Source : Le Journal de Montréal (Michelle Coudé-Lord)
Les deux ex-collègues et Francs-tireurs Richard Martineau et Benoît Dutrizac se retrouvent à nouveau sous le même toit, chez le Mouton noir cette fois. L'un a du succès le midi depuis l'automne, l'autre est réclamé pour les débats en soirée et devrait y passer l'été.
Richard Martineau est le remplaçant d'Isabelle Maréchal au débat de 22 h 30 de vendredi à lundi. Pendant ce temps, Isabelle Maréchal ira prendre la relève de Jean-Luc Mongrain, qui profitera ce week-end du congé pascal.
Et le Mouton noir a comme projet de garder Richard Martineau pour l'été, en prévision des plus longues vacances d'Isabelle Maréchal.
Hier, la direction de TQS vantait dans un communiqué les talents de débatteur de Richard Martineau.
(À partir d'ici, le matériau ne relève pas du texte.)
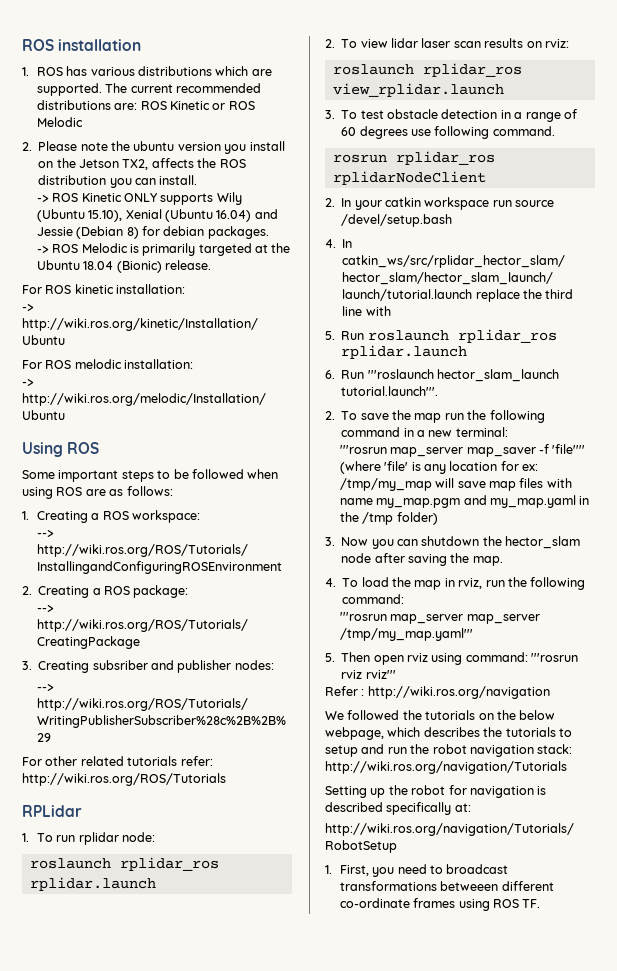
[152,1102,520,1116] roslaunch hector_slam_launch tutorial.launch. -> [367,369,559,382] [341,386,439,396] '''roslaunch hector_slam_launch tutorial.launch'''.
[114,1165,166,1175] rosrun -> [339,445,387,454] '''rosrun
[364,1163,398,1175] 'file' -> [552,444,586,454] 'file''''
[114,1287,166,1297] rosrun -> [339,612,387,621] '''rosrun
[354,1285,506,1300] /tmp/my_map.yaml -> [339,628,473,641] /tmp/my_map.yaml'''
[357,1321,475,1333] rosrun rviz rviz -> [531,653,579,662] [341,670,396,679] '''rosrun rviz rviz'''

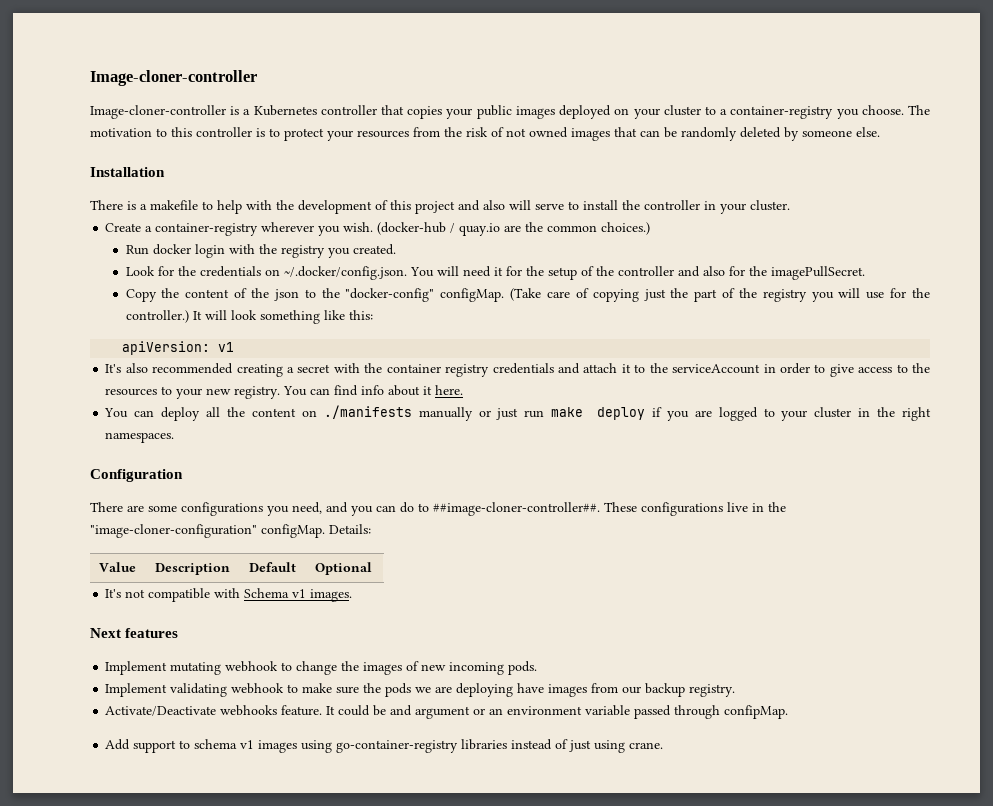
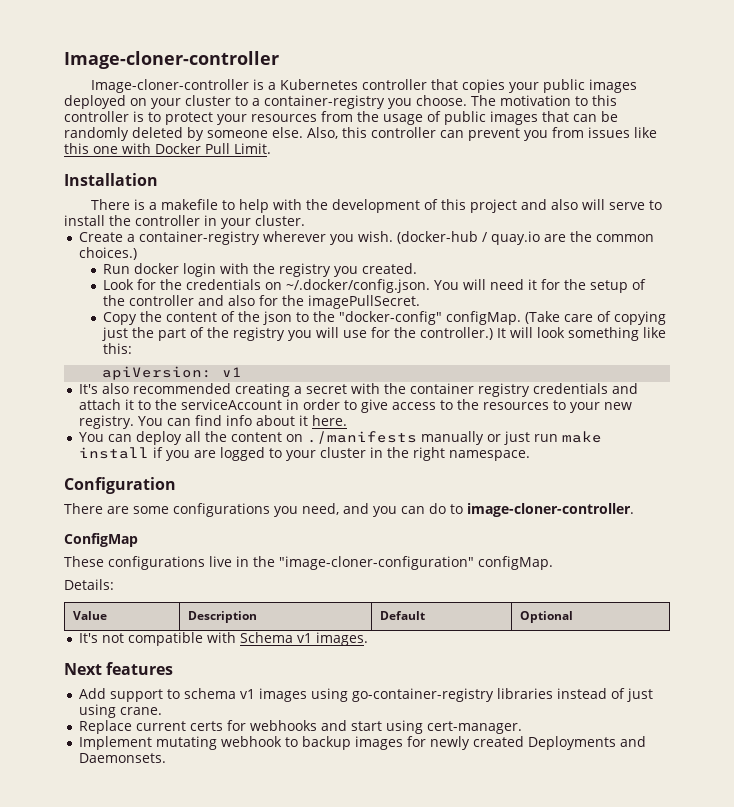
[466,127,568,138] risk of not owned -> [383,111,486,125] usage of public
(880, 132) none -> [307,127,657,141] [64,143,271,154] Also, this controller can prevent you from issues like this one with Docker Pull Limit.
[597,407,645,420] deploy -> [78,447,149,459] install
[105,432,175,443] namespaces. -> [448,450,530,461] namespace.
[433,502,600,516] ##image-cloner-controller##. -> [467,503,634,517] [64,533,138,547] image-cloner-controller. // ConfigMap //
(325, 531) none -> (553, 563) //
[105,661,538,675] [105,683,736,697] [105,705,789,719] // Implement mutating webhook to change the images of new incoming pods. // Implement validating webhook to make sure the pods we are deploying have images from our backup registry. // Activate/Deactivate webhooks feature. It could be and argument or an environment variable passed through confipMap. -> (174, 668) none
(664, 745) none -> [78,720,522,734] [78,736,646,750] [78,753,166,763] // Replace current certs for webhooks and start using cert-manager. // Implement mutating webhook to backup images for newly created Deployments and Daemonsets.

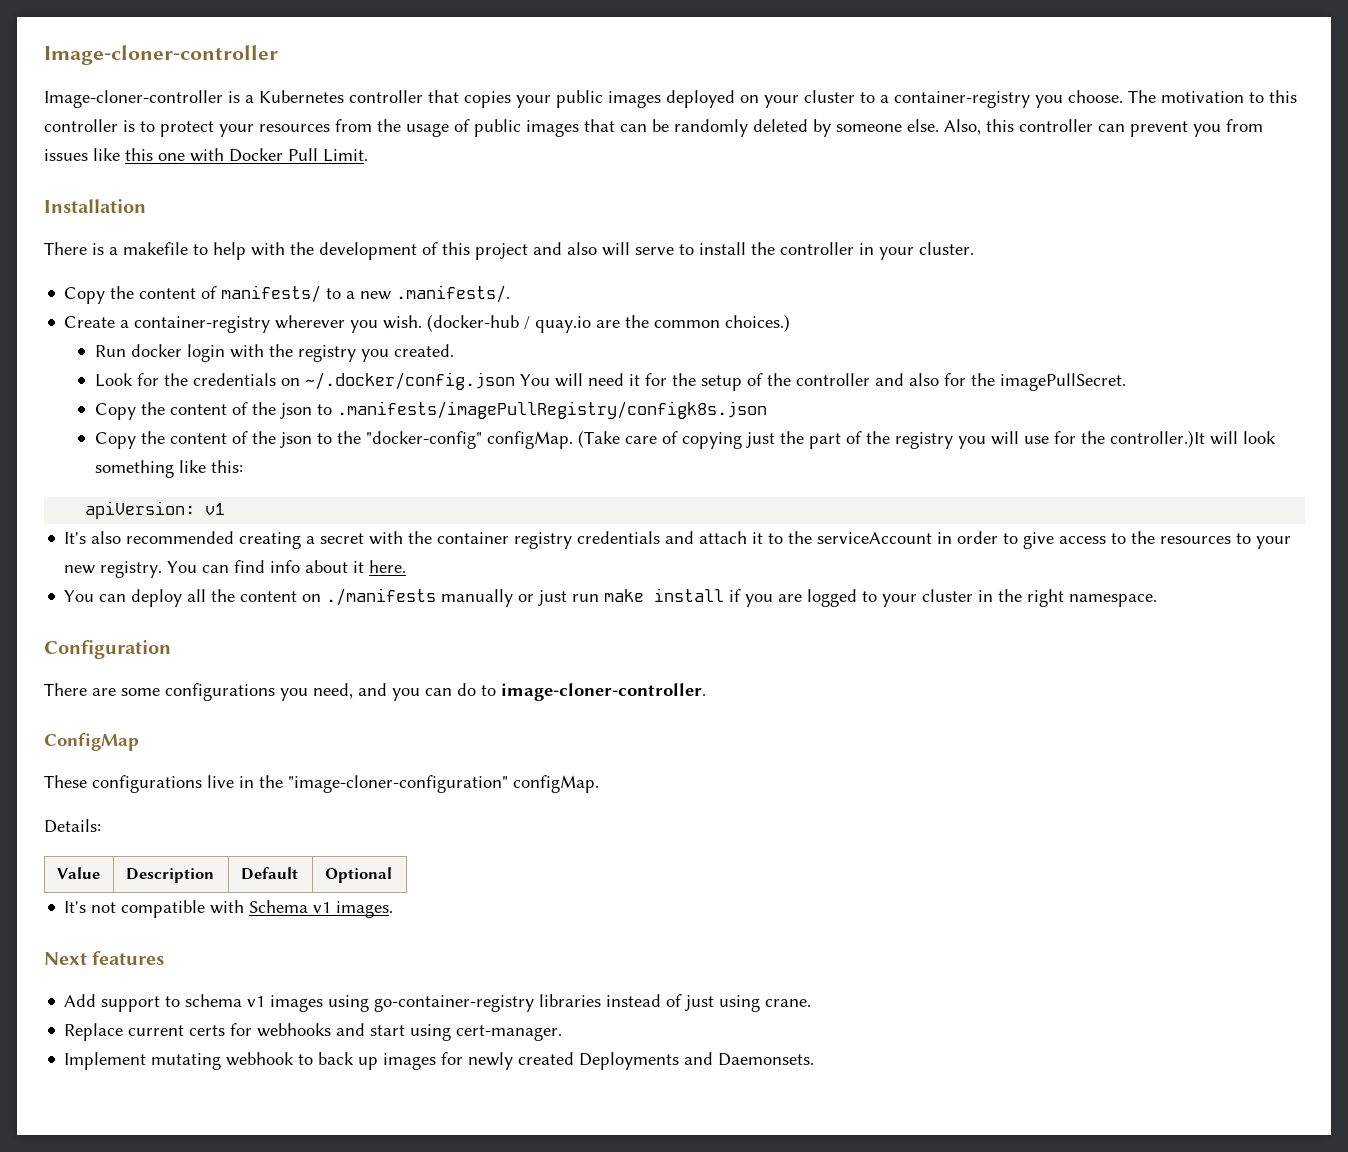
(305, 220) none -> [64,285,511,304] // Copy the content of manifests/ to a new .manifests/.
[286,279,431,293] ~/.docker/config.json. -> [304,372,515,390] ~/.docker/config.json
(421, 302) none -> [94,401,767,420] // Copy the content of the json to .manifests/imagePullRegistry/configk8s.json
[420,327,507,340] controller.) It -> [1109,430,1205,448] controller.)It
[301,736,351,750] backup -> [318,1052,379,1070] back up

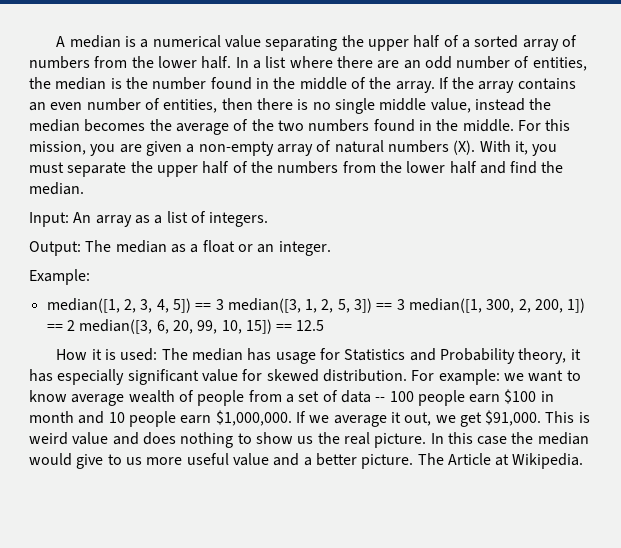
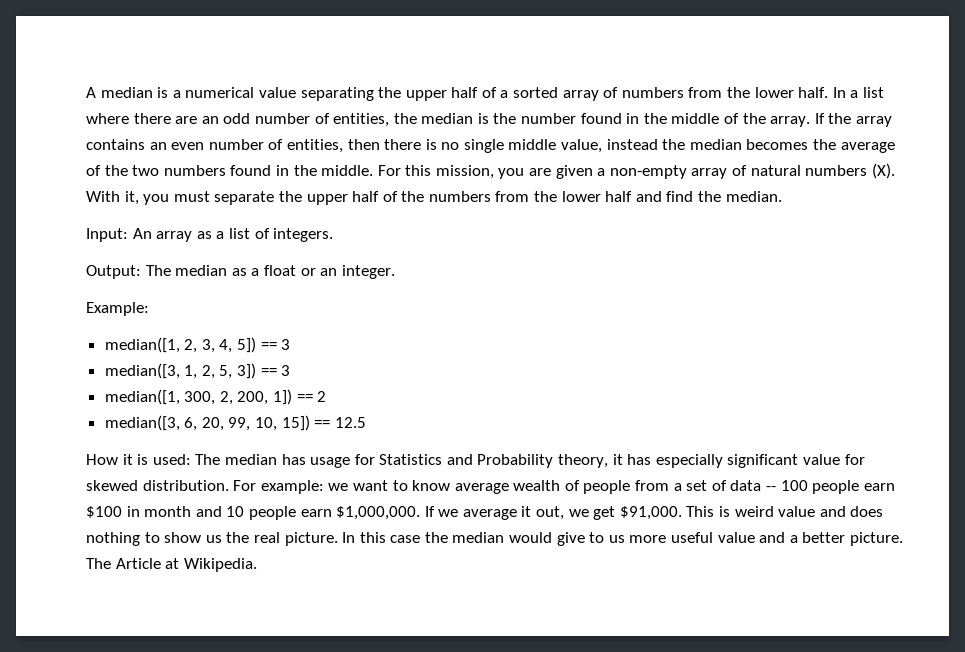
(224, 304) none -> (291, 344) //
(405, 304) none -> (291, 370) //
(75, 325) none -> (327, 396) //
«Le journaliste, reconnu pour ne pas avoir la langue dans sa poche, apportera donc son grain de sel aux discussions, qui devraient être plus corsées.»
Richard Martineau avait été pressenti pour remplacer Gilles Proulx les matins à TQS à L'Avocat et le Diable, mais sous contrat à Télé-Québec pour Les Francs-Tireurs, les dirigeants de la télévision publique ne voyaient pas trop d'un bon oeil que leur Franc-Tireur soit tous les matins chez le Mouton noir. Le dossier n'est pas allé plus loin.
Mais comme la saison des Francs-Tireurs se termine tôt en mars, Richard Martineau devient un agent libre jusqu'au mois d'août et est donc disponible si le Mouton noir le veut.
Ça semble être le cas pour cet été.
Hier, Richard Martineau disait aimer la formule débat de TQS, qui emprunte un ton différent depuis quelques mois.
«Mardi soir, nous recevions Paul Piché pour parler du débat entourant la souveraineté. Je trouve important qu'après les nouvelles qui donnent les faits, on puisse faire place à un débat sur des grands sujets de société. Et en vieillissant, j'ai plus de questions que de réponses.»
Récemment, le président de TQS, René Guimond, disait croire en la formule des débats de fin de soirée, qui sont d'ailleurs de plus en plus populaires.
Un 110 % nouvelles qui attire !
Une formule améliorée Le président admettait toutefois que la formule avait été relevée. Le temps des gueulards était révolu.
Et c'est exactement ce que veut éviter Richard Martineau, gueuler pour gueuler. Il veut du contenu et il estime que comme les débats sont maintenant préenregistrés en fin d'après-midi, les invités hésitent moins à y aller ; ils préfèrent ça à ceux de 22 h 30 en direct.
«Je crois en l'avenir des débats à la télévision... mais avec du contenu. Ça nous permet d'aller plus loin que la nouvelle, d'éclaircir des faits de société», conclut celui qui se dit heureux de pouvoir être à nouveau un Franc-Tireur l'automne prochain à Télé-Québec.
Isabelle Maréchal a aussi donné un ton nouveau à cette formule. Il est bon de le rappeler. Mais elle aimerait développer avec TQS les grandes entrevues.
Tout comme Benoît Dutrizac d'ailleurs, qui attire de plus en plus les politiciens sur son plateau, du ministre Couillard à l'ex-premier ministre Bernard Landry.
L'ex-Franc-Tireur est définitivement en train de devenir un atout pour l'information à TQS.
Reste à savoir maintenant si les deux ex-collègues aux Francs-tireurs, qui ne s'étaient pas quittés en bons termes, s'éviteront dans les corridors de TQS.
Les débats de TQS, à 22 h 30 du lundi au vendredi.